I can't speak for the law in Georgia. You would have to ask a Georgia attorney about that. In many states, the prosecutor is permitted to charge in a separate indictment or in a separate count of an indictment every violation of the law that might arise out of a single act. As a matter of law, or as a matter of the judge's discretion, the charges might all have to be tried together in a single trial. Some states have a rule that only one conviction can arise out a single act, and if that is the law in your state then any counts on which there was a finding of guilty would merge into a single conviction, probably for the most serious charge. But this is a matter of state law and the answer will be different in different states; and the question is also highly fact-specific. Small differences in the facts might make a major difference in the legal result. If you are, or think that you might be, facing any of these charges you should consult an attorney immediately and discuss the matter with nobody else. That is NOBODY else.
Generally, your question is so broad that it can't reasonably be dealt with in a brief forum like this.
The other attorney is correct on the general law.
In terms of a brief additional answer, there are two issues I see: (1) Even if you are talking about a single act (e.g., a single period of time, rather than multiple periods of time during the same day or possibly over multiple days), the specific facts of your case will influence whether any merger of the offenses occurs, because while you may have a single event period, multiple acts (i.e., criminal offenses) could technically still occur, and you technically be guilty of all of those, while they are all linked factually.

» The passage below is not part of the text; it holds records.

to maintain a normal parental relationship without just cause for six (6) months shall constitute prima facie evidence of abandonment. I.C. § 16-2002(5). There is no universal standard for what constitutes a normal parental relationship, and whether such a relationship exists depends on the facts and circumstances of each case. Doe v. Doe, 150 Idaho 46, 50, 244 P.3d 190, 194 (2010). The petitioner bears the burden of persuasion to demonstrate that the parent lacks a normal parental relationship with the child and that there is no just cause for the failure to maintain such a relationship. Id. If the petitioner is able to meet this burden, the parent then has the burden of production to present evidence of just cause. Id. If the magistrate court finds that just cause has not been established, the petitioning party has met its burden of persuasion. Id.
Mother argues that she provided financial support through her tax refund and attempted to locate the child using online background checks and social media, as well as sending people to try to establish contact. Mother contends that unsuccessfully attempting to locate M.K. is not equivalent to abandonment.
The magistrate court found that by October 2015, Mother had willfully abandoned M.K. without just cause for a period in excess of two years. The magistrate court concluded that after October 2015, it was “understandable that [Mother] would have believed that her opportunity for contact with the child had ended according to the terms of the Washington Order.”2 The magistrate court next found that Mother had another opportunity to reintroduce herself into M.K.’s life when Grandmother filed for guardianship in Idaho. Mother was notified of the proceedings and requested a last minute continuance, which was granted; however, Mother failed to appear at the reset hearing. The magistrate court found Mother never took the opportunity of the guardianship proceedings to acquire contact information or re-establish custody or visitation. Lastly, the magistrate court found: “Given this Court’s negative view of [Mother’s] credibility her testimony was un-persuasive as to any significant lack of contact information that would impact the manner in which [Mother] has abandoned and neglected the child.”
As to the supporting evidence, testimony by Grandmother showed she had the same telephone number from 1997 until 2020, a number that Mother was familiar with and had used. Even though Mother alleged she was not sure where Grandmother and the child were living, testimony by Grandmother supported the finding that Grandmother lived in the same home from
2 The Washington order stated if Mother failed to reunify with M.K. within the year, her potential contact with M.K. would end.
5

(2) Under the law, there is a doctrine known as the "merger doctrine" re: sentencing -- generally, the elements of related offenses at issue in the particular case are examined to determine whether they share elements. If there is a sharing of elements, one or more of the offenses may merge entirely within a more severe offense (e.g., assault merging into armed robbery) and you only be convicted (or sentenced, depending on the particular case, etc.) for the more severe offense. (In the alternative, one or more of the lesser offenses may be what you get convicted or sentenced for rather than the more severe offense). In the event that the merger is not complete (i.e., all elements fitting within another offense), the possibility still exists of at least being convicted of multiple offenses.
Notwithstanding, a defense attorney would likely argue at one or more points in the trial (or pre-trial with motions, etc.) that a merger possibly does exist, and so before the jury gets the case re: jury deliberations, the court and the attys should sort out whether it is necessary to actually proceed on all the charges, esp. if there does appear to be a duplication of facts and/or of elements for the offenses. This helps to streamline the process and the issues actually being tried.
Mr. Ellis has a good statement of issues.
But there's another point- Aggravated CM carries such a draconian sentence (25 year minimum, parole imitations, and life on probation...) that it really does not matter much whether the other two charges merge because it was one act.
If the defendant's attorney is looking at it that way, I would hope that the attorney would consider the rule of lenity- that the same act can be punished three ways, so it should be punished in the least punitive manner.... It worked for Marcus Dixon, and most certainly should be considered here. Jut a thought. And if the accused doesn't have a lawyer, get one.